— YOUR TASK —
Can you extend the article on Zoom's product security crisis, picking up right after its last sentence about crisis response?
━━━ TEXT EXCERPT
Zoom in crisis: How to respond and manage product security incidents
Zoom is in crisis mode, facing grave and very public concerns regarding the trust in management’s commitment for secure products, the respect for user privacy, the honesty of its marketing, and the design decisions that preserve a positive user experience. Managing the crisis will be a major factor in determining Zoom’s future.
The company has recently skyrocketed to new heights and plummeted to new lows. It is one of the few communications applications that is perfectly suited to a world beset by quarantine actions, yet has fallen from grace because of poor security, privacy, and transparency issues. Governments, major companies, and throngs of users have either publicly criticized or completely abandoned the product.
No company wants to be in this position: faced with dealing with mistakes publicly at a time when they are experiencing unimaginable growth. Zoom is sputtering to stay relevant, fend off competition, and emerge intact.
Knowing how to respond and manage product security incidents is becoming more important for digital companies. Zoom is an excellent test-case to explore the lessons in crisis management. These lessons are valuable to every product and service organization which could face a loss of customer confidence. It would be wise for business leadership in every industry to take an introspective look and understand how they can effectively respond during such a crisis. Preparation provides an advantage and gives insights that may help avoid catastrophe.
Cybersecurity is a discipline in managing the risks to security, privacy, and safety. It does not eliminate them, but rather seeks to find an optimal balance between the risks, costs, and usability. That means there will always be a chance for undesired impacts. If managed properly from the onset, the minimization of those residual risks can also be handled in ways that reduce the negative effects.
Crisis response is a specialty that benefits from forethought, experience, leadership, and skills.
━━━━━━
━━━ INFORMATION PROVIDED
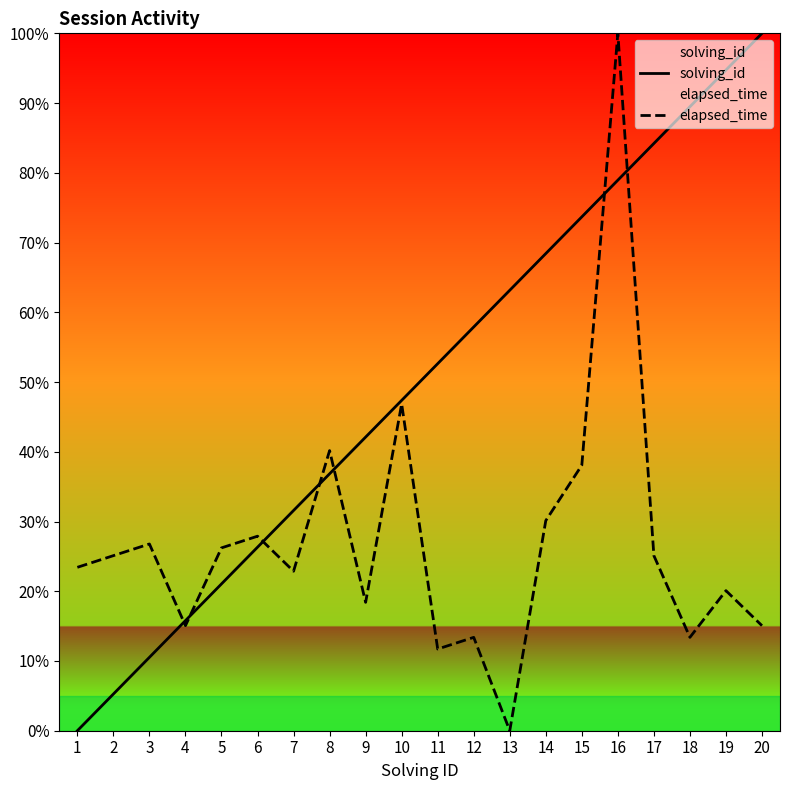

What is the difference between the maximum and minimum values in the solving_id series?

100.0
━━━━━━
— ANSWER TO THIS TASK —
I have lead crisis response teams over the years and been fortunate to be part of strong teams that handled events with speed, efficiency, and professionalism. I have also witnessed complete train-wrecks where the wrong people were attempting to lead, focus was misplaced, valuable time and resources were squandered, legal instruments were applied to hide the truth, communication was confusing, and feeble attempts leveraging marketing to “spin messages” were preferred over actually addressing issues head-on. Poor leadership is caustic, can result in more problems and a prolonged recovery.
Crisis response is a complex dance. It requires a clearly defined objective to pursue and an understanding of the opposition, obstacles, and resources. Executive support is required, but not necessarily welcome in all decisions. Time is a crucial resource as is the morale and commitment of employees. It is normally a thankless job, as the best-case scenario is the situation is resolved and quickly fades from memory.
But enough with the platitudes. Let’s dive into some specifics with an interesting use-case which is currently unfolding.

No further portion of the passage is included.